BTW, this same outfit has some really nice oxides, micas and glitter colorants (normally used for makeup manufacturing) that I use for casting EPR. The prices are good and they work just as well as any of the traditional color powders.


----------



## ed4copies (Jan 11, 2008)

Thank you Ed!!!

Ed


----------



## papaturner (Jan 11, 2008)

Awesome job on the brushes. BTW I did my first yoyo yesterday................yeap your safe I`ll never be the yoyoman.lol

Perry


----------



## R2 (Jan 11, 2008)

Hey! Pretty in pink!! ( And blue, and white.)


----------



## jhs494 (Jan 11, 2008)

That is very nice. Always a treat to see some new ideas. Great job!
Good thinking.


----------



## johncrane (Jan 11, 2008)

Thats the best ED!


----------



## jttheclockman (Jan 11, 2008)

Hey Ed, on the same lines do you think the men can get shaving brushes say with your flies or your military pins??? What do you think???  Not sure if there is a place you can buy the brushes. Thinking outside the box.


----------



## louisbry (Jan 11, 2008)

Beautiful, Ed. Thanks for the idea and source for casting materials.


----------



## YoYoSpin (Jan 11, 2008)

John,

I think our own Anthony Turchetta sells shaving brushes. I suspect that these makeup brushes may be a lot more popular...most women use makeup, right?
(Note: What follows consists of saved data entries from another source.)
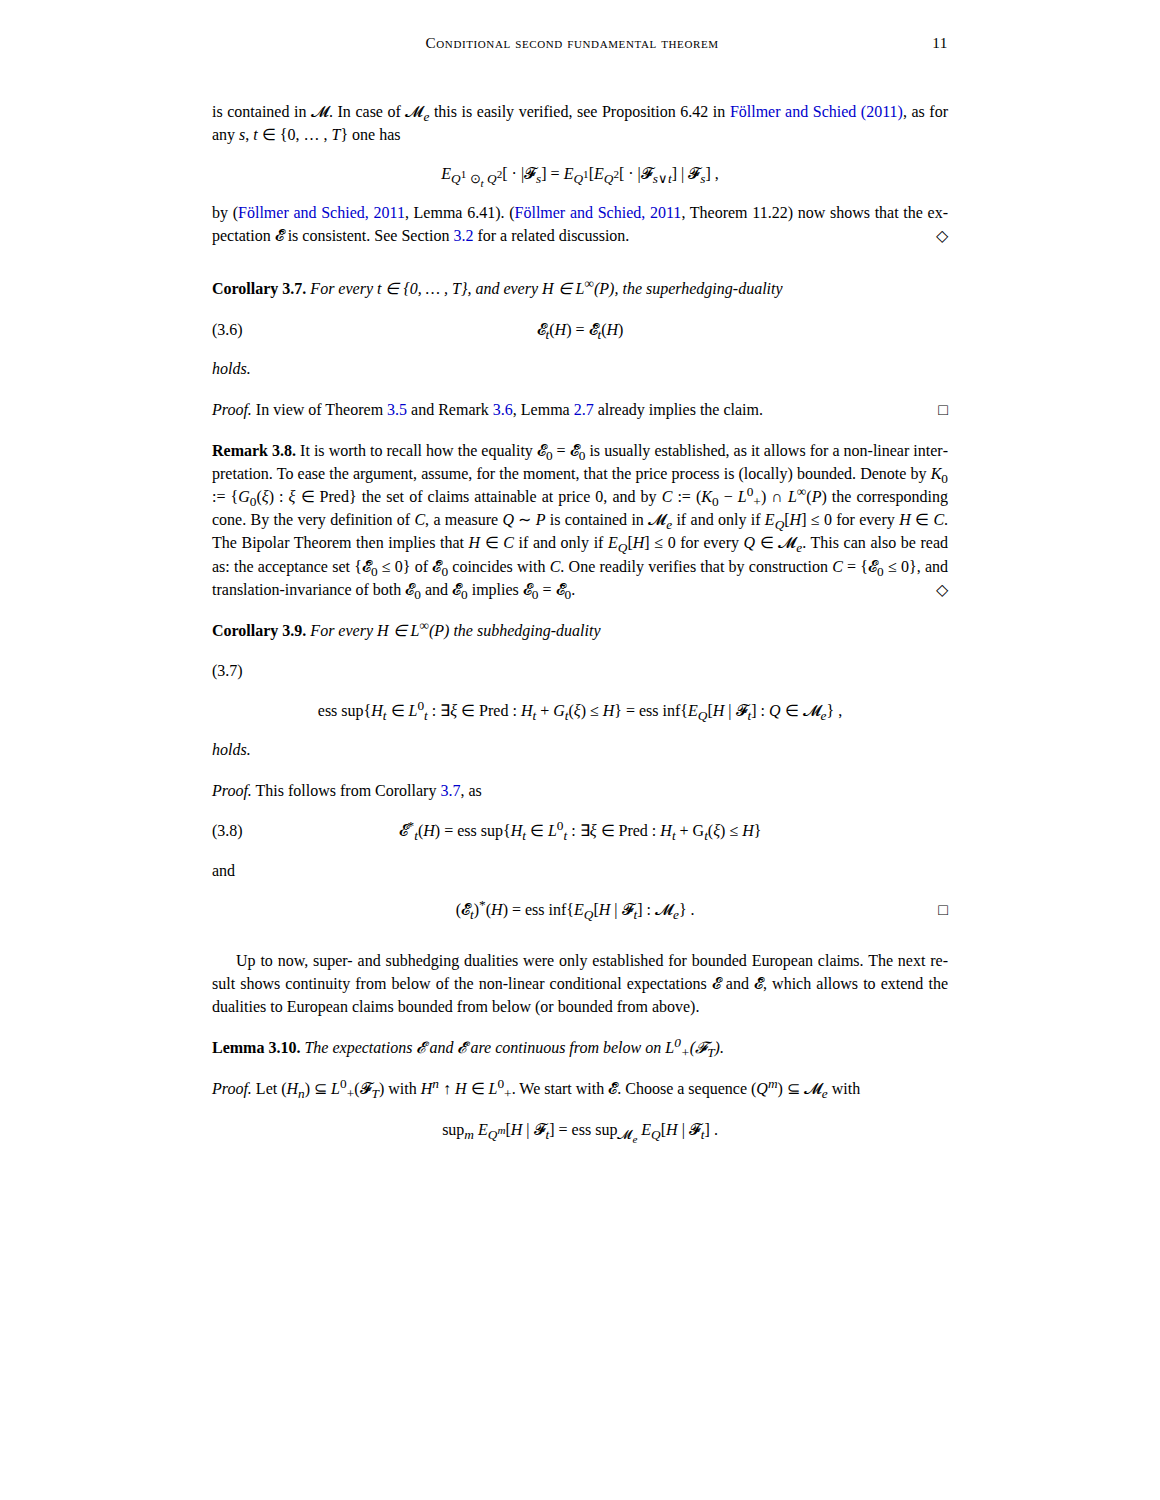Conditional second fundamental theorem 11
is contained in 𝓜. In case of 𝓜e this is easily verified, see Proposition 6.42 in Föllmer and Schied (2011), as for any s, t ∈ {0, … , T} one has
EQ1 ⊙t Q2[ · |𝓕s] = EQ1[EQ2[ · |𝓕s∨t] | 𝓕s] ,
by (Föllmer and Schied, 2011, Lemma 6.41). (Föllmer and Schied, 2011, Theorem 11.22) now shows that the expectation 𝓔̄ is consistent. See Section 3.2 for a related discussion. ◇
Corollary 3.7. For every t ∈ {0, … , T}, and every H ∈ L∞(P), the superhedging-duality
(3.6) 𝓔t(H) = 𝓔̄t(H)
holds.
Proof. In view of Theorem 3.5 and Remark 3.6, Lemma 2.7 already implies the claim. □
Remark 3.8. It is worth to recall how the equality 𝓔0 = 𝓔̄0 is usually established, as it allows for a non-linear interpretation. To ease the argument, assume, for the moment, that the price process is (locally) bounded. Denote by K0 := {G0(ξ) : ξ ∈ Pred} the set of claims attainable at price 0, and by C := (K0 − L0+) ∩ L∞(P) the corresponding cone. By the very definition of C, a measure Q ∼ P is contained in 𝓜e if and only if EQ[H] ≤ 0 for every H ∈ C. The Bipolar Theorem then implies that H ∈ C if and only if EQ[H] ≤ 0 for every Q ∈ 𝓜e. This can also be read as: the acceptance set {𝓔̄0 ≤ 0} of 𝓔̄0 coincides with C. One readily verifies that by construction C = {𝓔0 ≤ 0}, and translation-invariance of both 𝓔0 and 𝓔̄0 implies 𝓔0 = 𝓔̄0. ◇
Corollary 3.9. For every H ∈ L∞(P) the subhedging-duality
(3.7)
ess sup{Ht ∈ L0t : ∃ξ ∈ Pred : Ht + Gt(ξ) ≤ H} = ess inf{EQ[H | 𝓕t] : Q ∈ 𝓜e} ,
holds.
Proof. This follows from Corollary 3.7, as
(3.8) 𝓔*t(H) = ess sup{Ht ∈ L0t : ∃ξ ∈ Pred : Ht + Gt(ξ) ≤ H}
and
(𝓔̄t)*(H) = ess inf{EQ[H | 𝓕t] : 𝓜e} . □
Up to now, super- and subhedging dualities were only established for bounded European claims. The next result shows continuity from below of the non-linear conditional expectations 𝓔 and 𝓔̄, which allows to extend the dualities to European claims bounded from below (or bounded from above).
Lemma 3.10. The expectations 𝓔 and 𝓔̄ are continuous from below on L0+(𝓕T).
Proof. Let (Hn) ⊆ L0+(𝓕T) with Hn ↑ H ∈ L0+. We start with 𝓔̄. Choose a sequence (Qm) ⊆ 𝓜e with
supm EQm[H | 𝓕t] = ess sup𝓜e EQ[H | 𝓕t] .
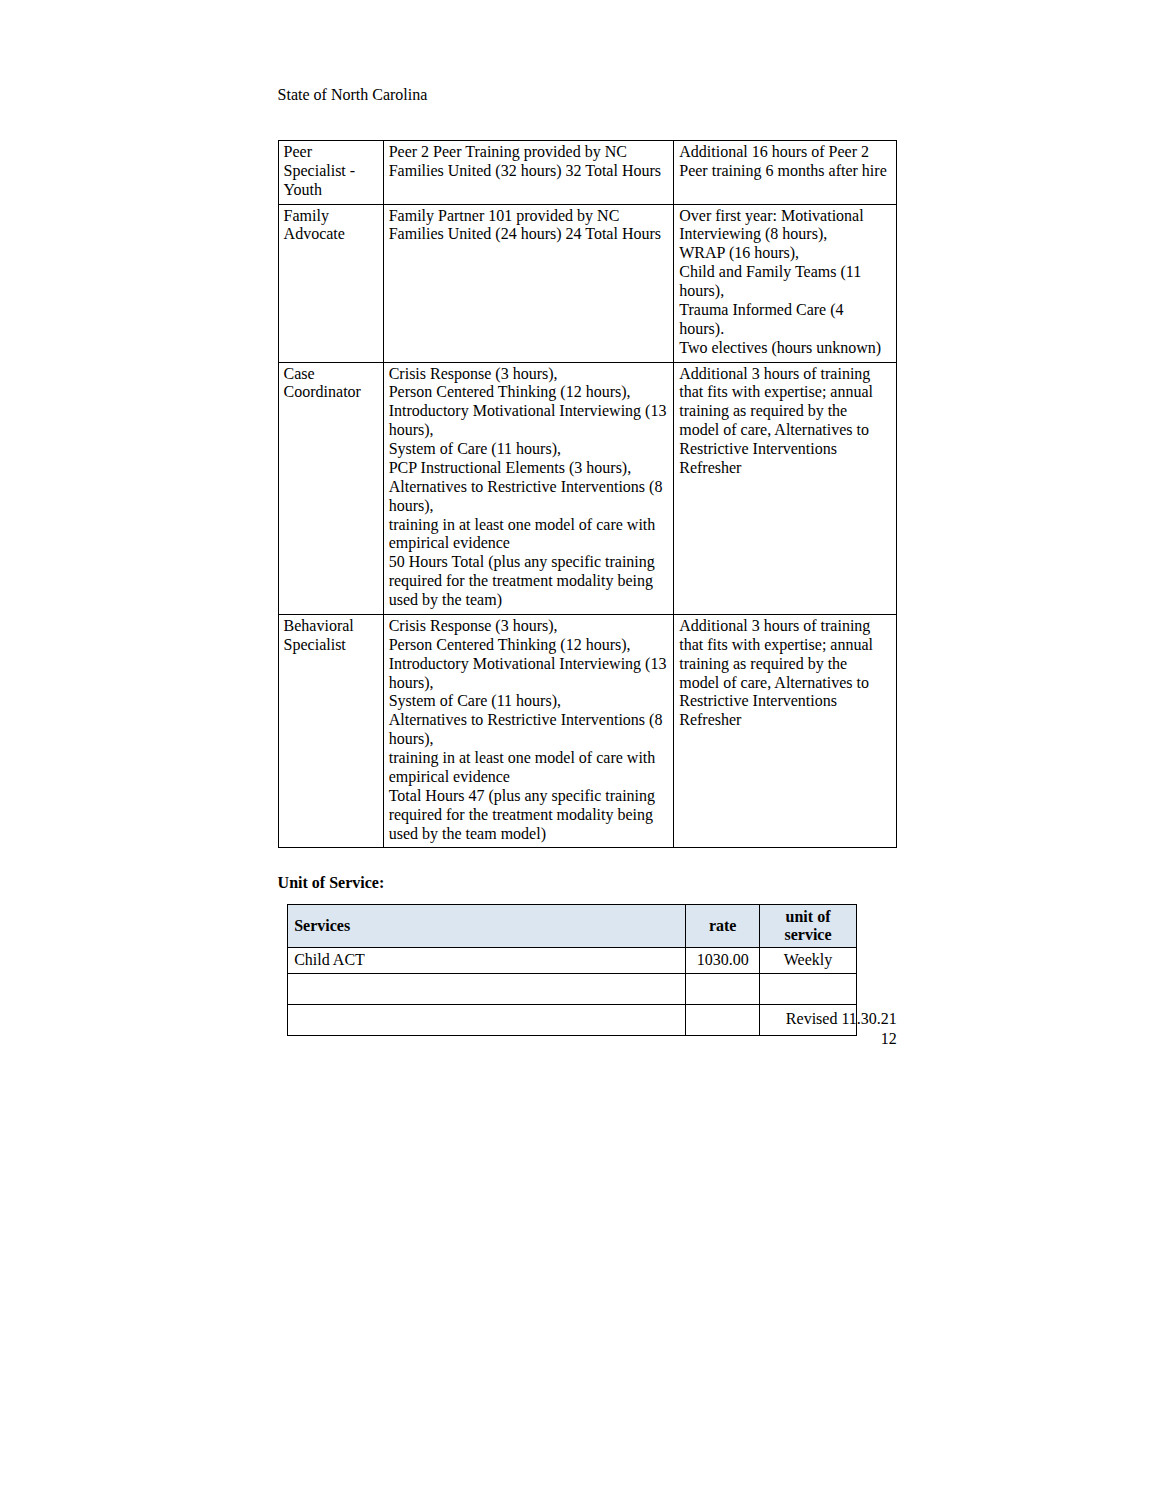State of North Carolina
| Peer Specialist - Youth | Peer 2 Peer Training provided by NC Families United (32 hours) 32 Total Hours | Additional 16 hours of Peer 2 Peer training 6 months after hire |
| Family Advocate | Family Partner 101 provided by NC Families United (24 hours) 24 Total Hours | Over first year: Motivational Interviewing (8 hours), WRAP (16 hours), Child and Family Teams (11 hours), Trauma Informed Care (4 hours). Two electives (hours unknown) |
| Case Coordinator | Crisis Response (3 hours), Person Centered Thinking (12 hours), Introductory Motivational Interviewing (13 hours), System of Care (11 hours), PCP Instructional Elements (3 hours), Alternatives to Restrictive Interventions (8 hours), training in at least one model of care with empirical evidence 50 Hours Total (plus any specific training required for the treatment modality being used by the team) | Additional 3 hours of training that fits with expertise; annual training as required by the model of care, Alternatives to Restrictive Interventions Refresher |
| Behavioral Specialist | Crisis Response (3 hours), Person Centered Thinking (12 hours), Introductory Motivational Interviewing (13 hours), System of Care (11 hours), Alternatives to Restrictive Interventions (8 hours), training in at least one model of care with empirical evidence Total Hours 47 (plus any specific training required for the treatment modality being used by the team model) | Additional 3 hours of training that fits with expertise; annual training as required by the model of care, Alternatives to Restrictive Interventions Refresher |
Unit of Service:
| Services | rate | unit of service |
| --- | --- | --- |
| Child ACT | 1030.00 | Weekly |
Revised 11.30.21
12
Here's a new one, just off the lathe...tulipwood with a Millefiori glass 3D EPR embellishment.


----------



## Ligget (Jan 12, 2008)

WOW![]


----------



## jttheclockman (Jan 12, 2008)

You are probably right Ed. What are you using to attach the PR to the wood portion???  I like those.


----------



## YoYoSpin (Jan 12, 2008)

John,

I'm using medium thick CA...same technique as in the 3D EPR DoHickey tutorial: http://www.penturners.org/forum/topic.asp?TOPIC_ID=16939


----------



## gmcnut (Jan 12, 2008)

> _Originally posted by gmcnut_
> 
> Ed,
> 
> ...


----------



## toolcrazy (Jan 12, 2008)

Those are very, very cool.


----------



## jwoodwright (Jan 12, 2008)

Ed, you have taken casting to an Art Form.  Very Impressive.


----------



## ahoiberg (Jan 16, 2008)

nice job ed, those look great. now i've got more christmas/birthday ideas! thanks.


----------



## wudnhed (Jan 17, 2008)

Great stuff Ed, I think your on to something with makeup brushes!!!!!!


----------